Pagan Clergy at Detroit Rally

As most readers know, Alton Sterling was killed in an altercation with police on July 7, and before the next morning’s news even hit, Philando Castile also was killed during a traffic stop for a broken tail light on his car.

On Friday, July 8th, PBN News Network’s own Kenya Coviak put out a call to southeast Michigan Pagan clergy to attend the protest/demonstration in Detroit as Pagan clergy specifically – both to protest, and to offer magical means to help keep the attendees safe.

When asked why she called on Pagan clergy to participate, Coviak explained that there was a word-of-mouth call for clergy throughout the community, and she was shocked that there wasn’t any other Pagan clergy planning to represent our community. Given the amount of online activism in the Pagan blogosphere, she expected a large contingent of organized Pagan groups, but that was not to be.

 

Coviak noted, “many moments were turned into Abrahamic focused prayer moments which at times plead for deliverance from the forces against Jesus and nonbelievers. The turn to deity reflected the overall spiritual current.”

Detroit has a long history of racial tensions – between the deep segregation of 8 Mile, and the waves of immigrants that have taken over various suburbs over the years, distrust runs deep. Detroit also has a history of distrust of the police. And yet, it would seem that a wide range of people turned out for this protest.

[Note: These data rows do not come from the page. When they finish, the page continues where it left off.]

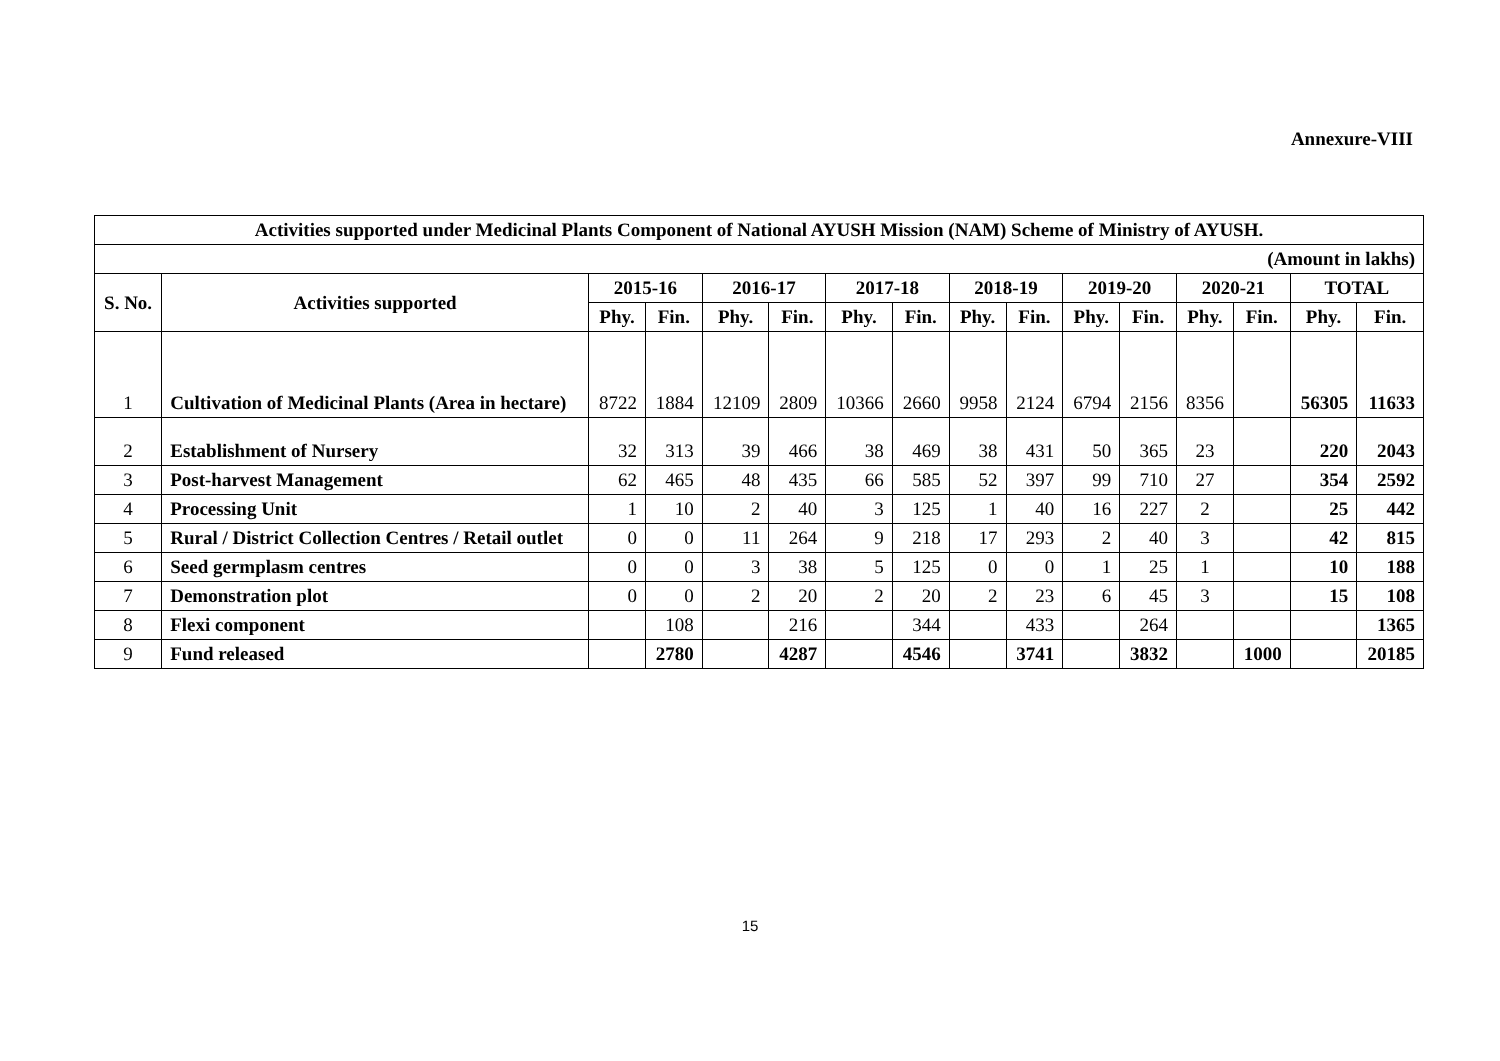Annexure-VIII
| Activities supported under Medicinal Plants Component of National AYUSH Mission (NAM) Scheme of Ministry of AYUSH. | | | | | | | | | | | | | | | |
| --- | --- | --- | --- | --- | --- | --- | --- | --- | --- | --- | --- | --- | --- | --- | --- |
| (Amount in lakhs) | | | | | | | | | | | | | | | |
| S. No. | Activities supported | 2015-16 | | 2016-17 | | 2017-18 | | 2018-19 | | 2019-20 | | 2020-21 | | TOTAL | |
| | | Phy. | Fin. | Phy. | Fin. | Phy. | Fin. | Phy. | Fin. | Phy. | Fin. | Phy. | Fin. | Phy. | Fin. |
| 1 | Cultivation of Medicinal Plants (Area in hectare) | 8722 | 1884 | 12109 | 2809 | 10366 | 2660 | 9958 | 2124 | 6794 | 2156 | 8356 | | 56305 | 11633 |
| 2 | Establishment of Nursery | 32 | 313 | 39 | 466 | 38 | 469 | 38 | 431 | 50 | 365 | 23 | | 220 | 2043 |
| 3 | Post-harvest Management | 62 | 465 | 48 | 435 | 66 | 585 | 52 | 397 | 99 | 710 | 27 | | 354 | 2592 |
| 4 | Processing Unit | 1 | 10 | 2 | 40 | 3 | 125 | 1 | 40 | 16 | 227 | 2 | | 25 | 442 |
| 5 | Rural / District Collection Centres / Retail outlet | 0 | 0 | 11 | 264 | 9 | 218 | 17 | 293 | 2 | 40 | 3 | | 42 | 815 |
| 6 | Seed germplasm centres | 0 | 0 | 3 | 38 | 5 | 125 | 0 | 0 | 1 | 25 | 1 | | 10 | 188 |
| 7 | Demonstration plot | 0 | 0 | 2 | 20 | 2 | 20 | 2 | 23 | 6 | 45 | 3 | | 15 | 108 |
| 8 | Flexi component | | 108 | | 216 | | 344 | | 433 | | 264 | | | | 1365 |
| 9 | Fund released | | 2780 | | 4287 | | 4546 | | 3741 | | 3832 | | 1000 | | 20185 |
15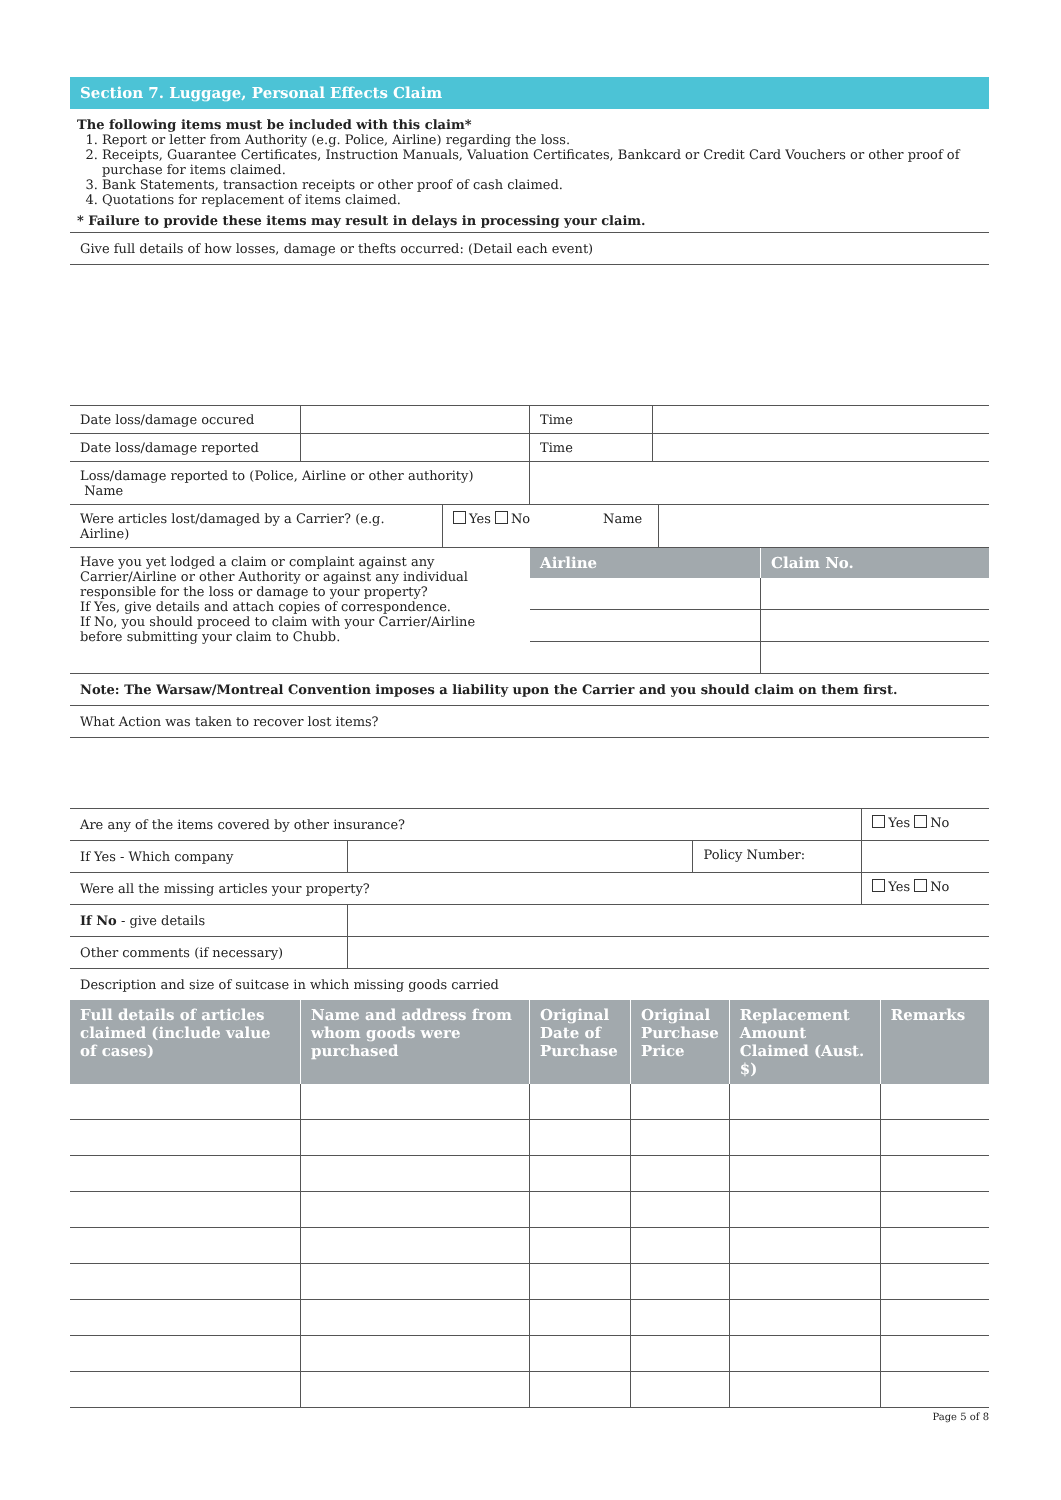Section 7. Luggage, Personal Effects Claim
The following items must be included with this claim*
1. Report or letter from Authority (e.g. Police, Airline) regarding the loss.
2. Receipts, Guarantee Certificates, Instruction Manuals, Valuation Certificates, Bankcard or Credit Card Vouchers or other proof of purchase for items claimed.
3. Bank Statements, transaction receipts or other proof of cash claimed.
4. Quotations for replacement of items claimed.
* Failure to provide these items may result in delays in processing your claim.
| Give full details of how losses, damage or thefts occurred: (Detail each event) |
| Date loss/damage occured | | Time | |
| Date loss/damage reported | | Time | |
| Loss/damage reported to (Police, Airline or other authority) Name | | | |
| Were articles lost/damaged by a Carrier? (e.g. Airline) | Yes No | Name | |
| Have you yet lodged a claim or complaint against any Carrier/Airline or other Authority or against any individual responsible for the loss or damage to your property? If Yes, give details and attach copies of correspondence. If No, you should proceed to claim with your Carrier/Airline before submitting your claim to Chubb. | Airline | Claim No. |
| Note: The Warsaw/Montreal Convention imposes a liability upon the Carrier and you should claim on them first. | | |
| What Action was taken to recover lost items? | | |
| Are any of the items covered by other insurance? | | | Yes No |
| If Yes - Which company | | Policy Number: | |
| Were all the missing articles your property? | | | Yes No |
| If No - give details | | | |
| Other comments (if necessary) | | | |
| Description and size of suitcase in which missing goods carried | | | |
| Full details of articles claimed (include value of cases) | Name and address from whom goods were purchased | Original Date of Purchase | Original Purchase Price | Replacement Amount Claimed (Aust. $) | Remarks |
| --- | --- | --- | --- | --- | --- |
Page 5 of 8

Unexpectedly, Coviak did meet a surprising number of Pagans in the crowd.  “I had the honor to speak to many who were Pagan and felt they were the only ones in Detroit to be there who were not Christian or Jewish. Actually, there were Pagan Queer Jews in attendance as well. Along with almost every nationality you can name. It was a true rainbow tribe.”

 

Photo taken by Kenya Coviak showing some of the attendees at the protest at Campus Martius Park in Detroit – white, black, and others, including a woman in a hijab.

 

The protest in Detroit was peaceful, and Coviak said when she returned home that she had used sage to cleanse numerous people, including  Detroit police officers, and although her fingers were burnt, her heart was at peace.

Ms. Coviak will be publishing more on her experiences in the near future.